#### Entries provided ####
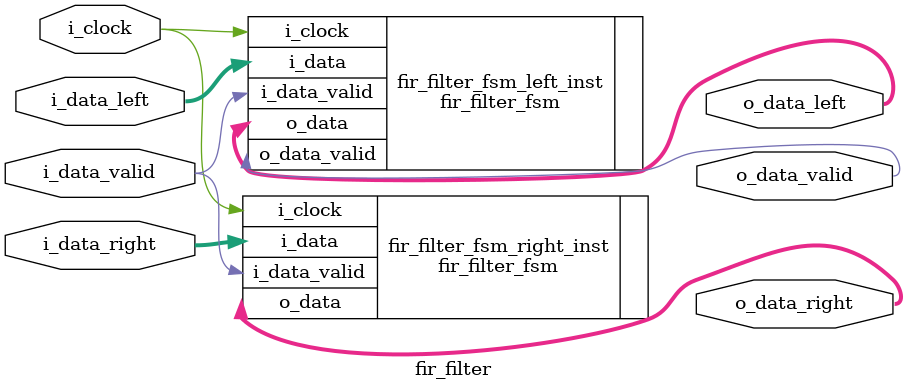
<source format=v>
module fir_filter #(
  parameter integer SP_FLOATING_POINT_BIT_WIDTH = 32
)(
  input  wire                                    i_clock,
  input  wire                                    i_data_valid,
  input  wire [SP_FLOATING_POINT_BIT_WIDTH-1:0]  i_data_left,
  input  wire [SP_FLOATING_POINT_BIT_WIDTH-1:0]  i_data_right,
  output wire                                    o_data_valid,
  output wire [SP_FLOATING_POINT_BIT_WIDTH-1:0]  o_data_left,
  output wire [SP_FLOATING_POINT_BIT_WIDTH-1:0]  o_data_right
);

  fir_filter_fsm #(
    .SP_FLOATING_POINT_BIT_WIDTH (SP_FLOATING_POINT_BIT_WIDTH)
  ) fir_filter_fsm_left_inst (
    .i_clock      (i_clock),
    .i_data_valid (i_data_valid),
    .i_data       (i_data_left),
    .o_data_valid (o_data_valid),
    .o_data       (o_data_left)
  );

  fir_filter_fsm #(
    .SP_FLOATING_POINT_BIT_WIDTH (SP_FLOATING_POINT_BIT_WIDTH)
  ) fir_filter_fsm_right_inst (
    .i_clock      (i_clock),
    .i_data_valid (i_data_valid),
    .i_data       (i_data_right),
    .o_data       (o_data_right)
  );

endmodule

</source>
####
- **What is needed**
All records above must be copied exactly, though the pictures they hold are to be left out.

- **Solution**
<source format=v>
module fir_filter #(
  parameter integer SP_FLOATING_POINT_BIT_WIDTH = 32
)(
  input  wire                                    i_clock,
  input  wire                                    i_data_valid,
  input  wire [SP_FLOATING_POINT_BIT_WIDTH-1:0]  i_data_left,
  input  wire [SP_FLOATING_POINT_BIT_WIDTH-1:0]  i_data_right,
  output wire                                    o_data_valid,
  output wire [SP_FLOATING_POINT_BIT_WIDTH-1:0]  o_data_left,
  output wire [SP_FLOATING_POINT_BIT_WIDTH-1:0]  o_data_right
);

  fir_filter_fsm #(
    .SP_FLOATING_POINT_BIT_WIDTH (SP_FLOATING_POINT_BIT_WIDTH)
  ) fir_filter_fsm_left_inst (
    .i_clock      (i_clock),
    .i_data_valid (i_data_valid),
    .i_data       (i_data_left),
    .o_data_valid (o_data_valid),
    .o_data       (o_data_left)
  );

  fir_filter_fsm #(
    .SP_FLOATING_POINT_BIT_WIDTH (SP_FLOATING_POINT_BIT_WIDTH)
  ) fir_filter_fsm_right_inst (
    .i_clock      (i_clock),
    .i_data_valid (i_data_valid),
    .i_data       (i_data_right),
    .o_data       (o_data_right)
  );

endmodule

</source>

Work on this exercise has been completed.